The plea by Mr. Shah, who is from the Bronx, brings to a close his role in a wide-ranging federal sting operation that reached its height in May 2005 when an undercover
F.B.I. agent posing as a recruiter for Al Qaeda met him in a ground-floor apartment off the Grand Concourse. There, the government says, Mr. Shah, a musician who grew up listening to Cannonball Adderley records, discussed a failed attempt to attend a terrorist training camp in Afghanistan and then, in words that were secretly recorded, pledged “bayat,” or allegiance, to Al Qaeda.
The government itself has acknowledged that neither Mr. Shah, nor three other plotters accused in the case — one of whom pleaded guilty on Monday — was on the verge of any violent act. But the case stood out because it stemmed, in some measure, from the work of a former jailhouse informer and evolved into a sprawling sting operation, complete with secret meetings, coded messages and talk of travel overseas for formal terror training in the name of jihad.
Mr. Shah first came to the attention of authorities in 2003, court papers show, when he began a relationship with a man he did not know was a federal informer. He told the man of his martial arts training and of his ability to teach “brothers” how to fight.
The government never revealed the identity of the informer beyond saying that he was convicted in 1990 of crimes related to a robbery; while behind bars he began to cooperate in terrorism investigations.
While Mr. Shah’s conversations with the informer piqued the interest of investigators, the interest intensified in December 2003 when police in Yonkers arrested him on charges unrelated to terror and discovered in a search of his car phone the telephone numbers of two men whom the F.B.I. had already identified as suspects in terrorism investigations.
Shortly after that search, he met again with the informer, who told him of a warehouse on Long Island that Mr. Shah could use for his martial arts training. Mr. Shah, the government says, was intrigued and offered the informer details of his own secret militant ambitions, claiming that his life as a jazz musician was his “greatest cover.”

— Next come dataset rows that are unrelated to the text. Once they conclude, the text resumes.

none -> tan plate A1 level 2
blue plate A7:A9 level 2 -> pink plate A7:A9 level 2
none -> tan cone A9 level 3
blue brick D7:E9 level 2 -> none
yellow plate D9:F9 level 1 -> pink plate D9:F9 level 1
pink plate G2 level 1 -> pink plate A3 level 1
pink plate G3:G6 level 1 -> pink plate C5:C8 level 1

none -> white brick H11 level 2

Even while imprisoned and awaiting trial, Mr. Shah continued to practice his craft. He and his brother, Antoine Dowdell, a jazz pianist, would sometimes sing and scat in a special isolated visiting area of the Metropolitan Correctional Center in Lower Manhattan.

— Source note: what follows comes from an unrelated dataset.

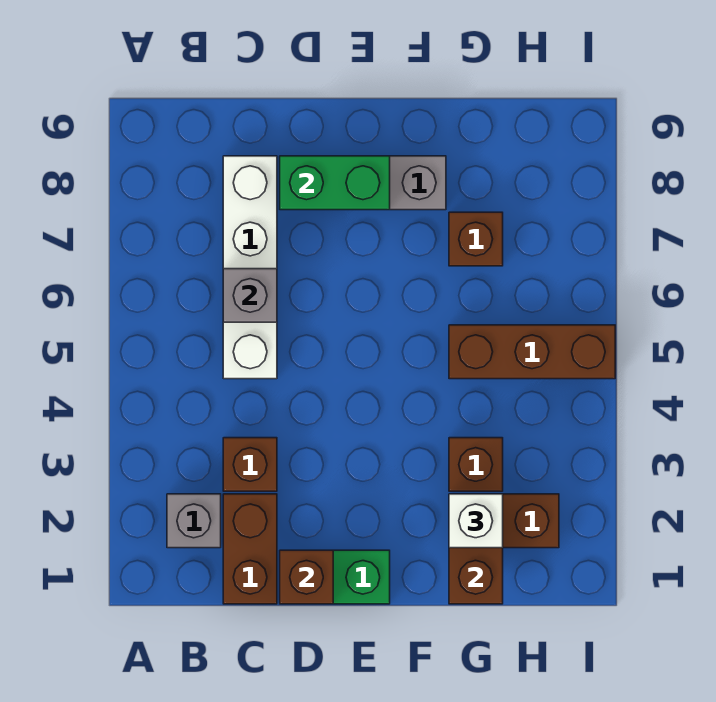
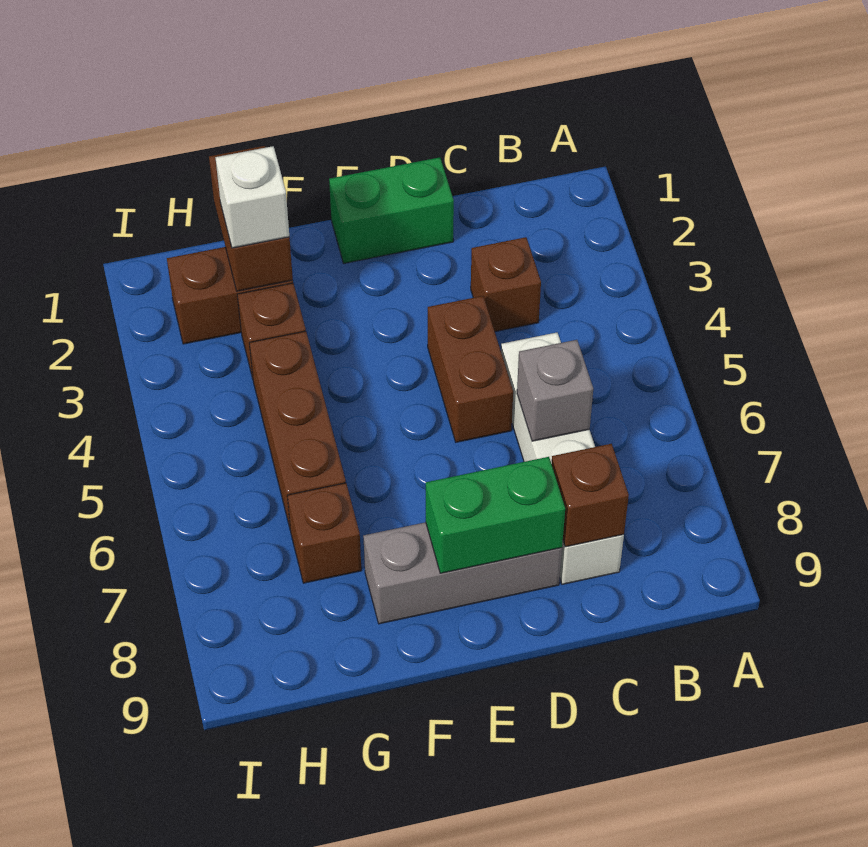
grey brick B2 level 1 -> none
brown brick C1:C2 level 1 -> brown brick D4:D5 level 1
brown brick D1 level 2 -> brown brick C8 level 2
brown brick G5:I5 level 1 -> brown brick G4:G6 level 1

In early 2004, the informer, at the F.B.I.’s direction, told Mr. Shah that he had been in touch with a terrorism recruiter from the Middle East who had been looking for someone to train fighters in close-quarters combat. In March 2004, Mr. Shah and the informer took an Amtrak train from Pennsylvania Station to Plattsburgh, N.Y., court papers say, to meet with “the recruiter,” who in fact was an F.B.I. agent.
Mr. Shah told the undercover agent of a friend, Rafiq Sabir, an emergency room doctor with a
Columbia University medical degree, who had worked in New York and Florida. The agent told Mr. Shah that the doctor’s skills could be used for jihadists who got hurt in training.

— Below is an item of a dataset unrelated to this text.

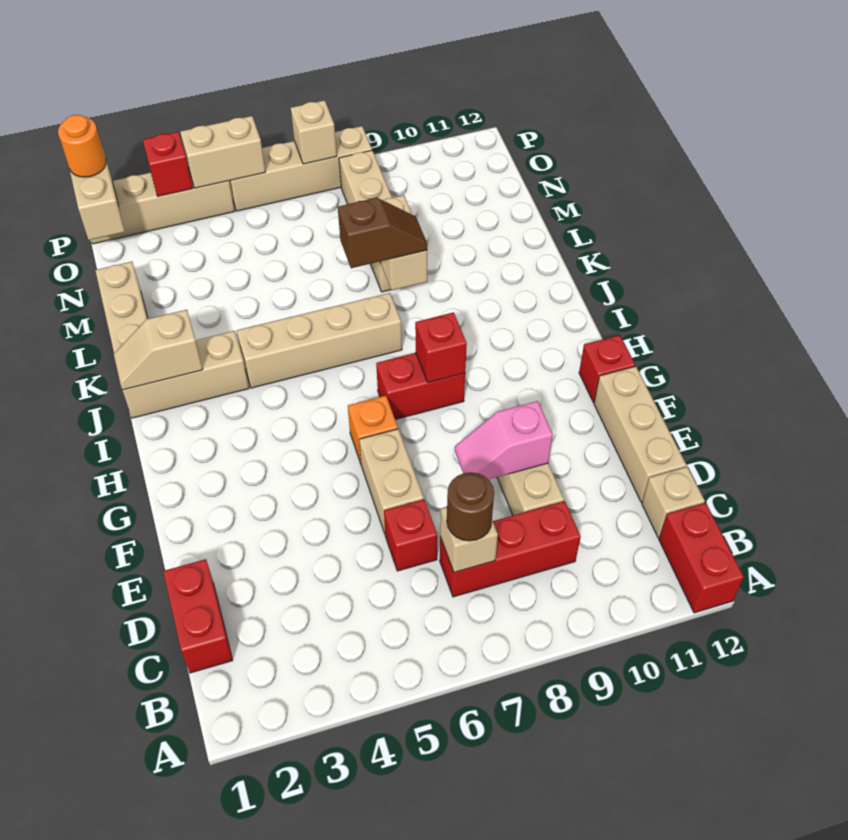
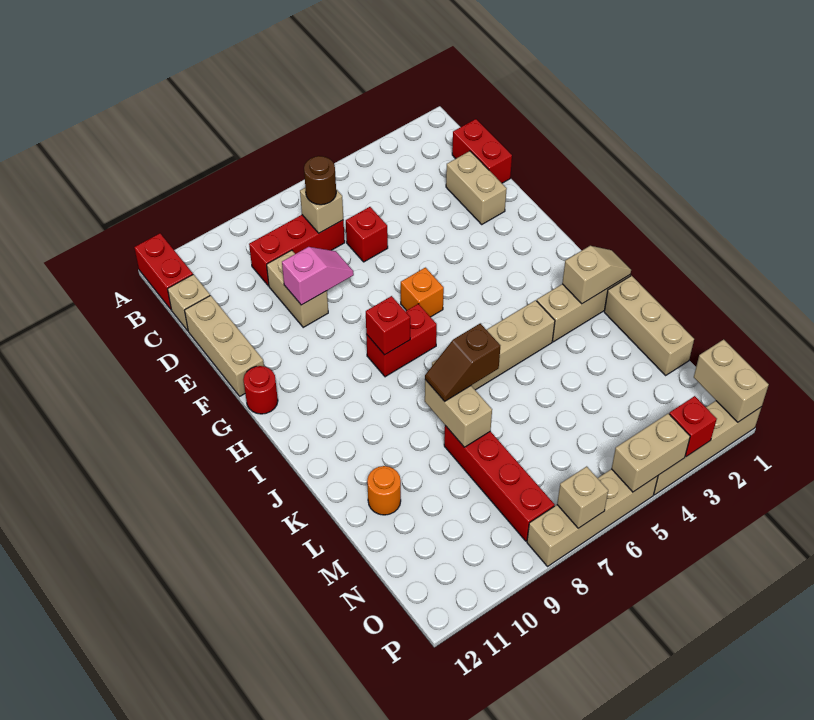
tan brick E6:F6 level 1 -> tan brick D2:E2 level 1
red brick G12 level 1 -> red round brick G12 level 1
tan brick L8:O8 level 1 -> red brick L8:O8 level 1
orange round brick P1 level 3 -> orange round brick L11 level 1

Dr. Sabir is awaiting trial. Abdulrahman Farhane, a Muslim bookseller from Brooklyn, has pleaded guilty to plotting to buy arms for Islamic fighters in Afghanistan. And on Monday, Mahmud Faruq Brent, a paramedic from Washington, entered a guilty plea to having attended a training camp run by the Pakistani terror group Lashkar-e-Taiba in 2002.
During the many months of the investigation, Mr. Shah had conversations about
Osama bin Laden, according to the government, and about Mr. Shah’s interest in learning about chemicals and explosives.
“This has always been one of my dreams,” he said at one point about his proposed role as martial arts training, according a federal complaint.
Dr. Sabir, the government says, attended the meeting with Mr. Shah and the undercover agent two years ago on Grant Avenue in the Bronx. At the outset of the meeting, the government claims, Mr. Shah took care to assure everyone that the apartment was “safe.”